Yalta: Witness to History

When the Big Three —Churchill, Roosevelt and Stalin —convened at this fabled Crimean seaside resort in 1945, the whole world was watching

The images are seared in our memory from World War II: photographs of the Big Three seated together in a marble courtyard at Yalta. As this uneasy alliance of leaders convened on the Black Sea, they offered hope to a world ravaged by war. Later, the so-called Yalta Conference was blamed for almost everything that was to go wrong in the next half-century. But what happened at the conference itself, argues frequent contributor Robert Wernick, did not warrant this response.

It was a historic moment, to be sure, but little of note was actually decided at Yalta. "Despite the persistent legends that have grown up over the years," Wernick writes, "the Big Three of Yalta did not divide Europe into East and West," and they "did not divide Germany into zones of occupation." What they did do "was to make promises of future cooperation and eternal amity," and vaguely (and ultimately, ineffectively) ensure the rights of the nations of Europe to self-determined, democratically elected governments.

Ironically, notes Wernick, at least some of the promises they made, since the end of the Cold War and the breakup of the Soviet Union, have been realized.

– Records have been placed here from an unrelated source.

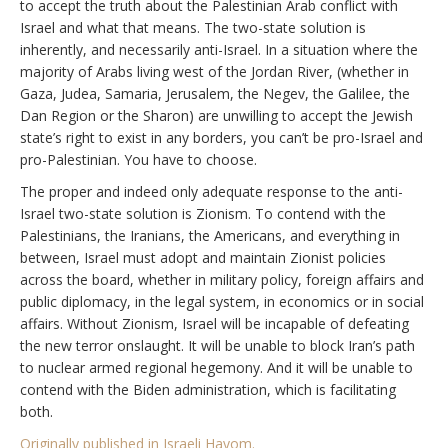
to accept the truth about the Palestinian Arab conflict with
Israel and what that means. The two-state solution is
inherently, and necessarily anti-Israel. In a situation where the
majority of Arabs living west of the Jordan River, (whether in
Gaza, Judea, Samaria, Jerusalem, the Negev, the Galilee, the
Dan Region or the Sharon) are unwilling to accept the Jewish
state’s right to exist in any borders, you can’t be pro-Israel and
pro-Palestinian. You have to choose.
The proper and indeed only adequate response to the anti-
Israel two-state solution is Zionism. To contend with the
Palestinians, the Iranians, the Americans, and everything in
between, Israel must adopt and maintain Zionist policies
across the board, whether in military policy, foreign affairs and
public diplomacy, in the legal system, in economics or in social
affairs. Without Zionism, Israel will be incapable of defeating
the new terror onslaught. It will be unable to block Iran’s path
to nuclear armed regional hegemony. And it will be unable to
contend with the Biden administration, which is facilitating
both.
Originally published in Israeli Hayom.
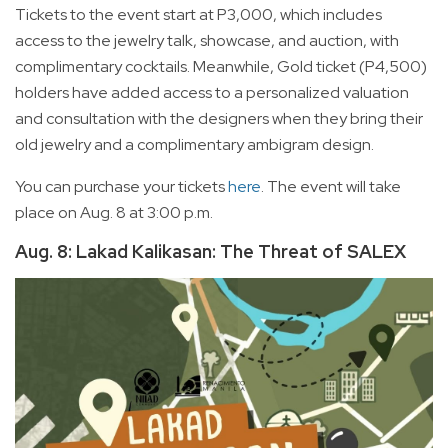
Tickets to the event start at P3,000, which includes
access to the jewelry talk, showcase, and auction, with
complimentary cocktails. Meanwhile, Gold ticket (P4,500)
holders have added access to a personalized valuation
and consultation with the designers when they bring their
old jewelry and a complimentary ambigram design.
You can purchase your tickets
here
. The event will take
place on Aug. 8 at 3:00 p.m.
Aug. 8: Lakad Kalikasan: The Threat of SALEX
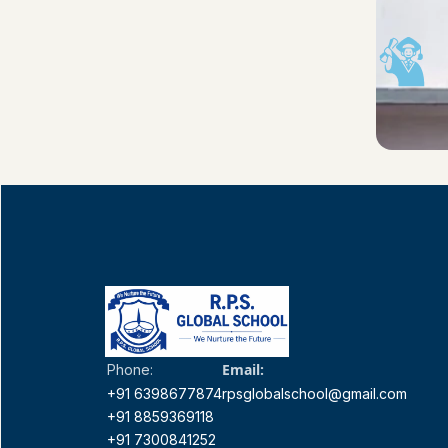
Email:
Phone:
+91 6398677874
rpsglobalschool@gmail.com
+91 8859369118
+91 7300841252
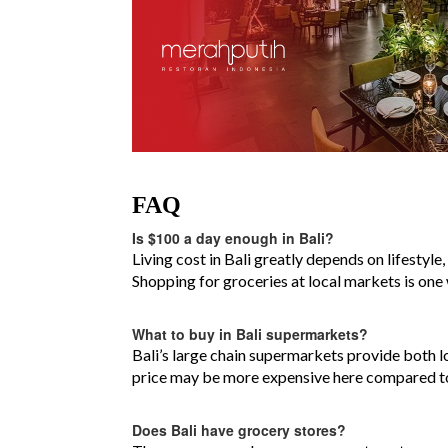
FAQ
Is $100 a day enough in Bali?
Living cost in Bali greatly depends on lifestyl
Shopping for groceries at local markets is one
What to buy in Bali supermarkets?
Bali’s large chain supermarkets provide both l
price may be more expensive here compared to
Does Bali have grocery stores?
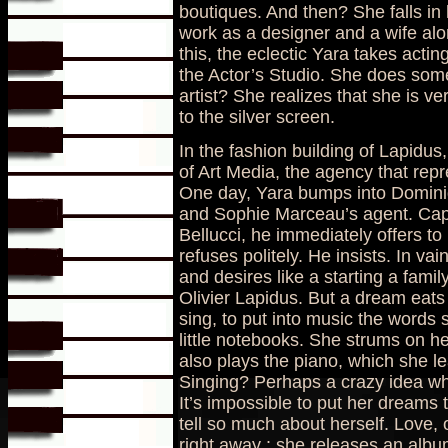
boutiques. And then? She falls in 
work as a designer and a wife alon
this, the eclectic Yara takes acti
the Actor’s Studio. She does some
artist? She realizes that she is ve
to the silver screen.
In the fashion building of Lapidu
of Art Media, the agency that repr
One day, Yara bumps into Domin
and Sophie Marceau’s agent. Cap
Bellucci, he immediately offers to
refuses politely. He insists. In v
and desires like a starting a fami
Olivier Lapidus. But a dream eat
sing, to put into music the words 
little notebooks. She strums on h
also plays the piano, which she le
Singing? Perhaps a crazy idea wh
It’s impossible to put her dreams
tell so much about herself. Love, 
right away : she releases an albu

Yalta itself — once part of Russia, then handed over to the Ukrainian Soviet Socialist Republic — finally became, in 1991, part of the newly independent republic of Ukraine.

Wernick takes us on a guided tour of Yalta through the years — to Livadia Palace, the dream house built by Czar Nicholas II that became the site of the Yalta Conference; to the inner workings of the conference itself; through the postwar years; and finally to what, today, remains a splendid, though unpolished, jewel on the Black Sea.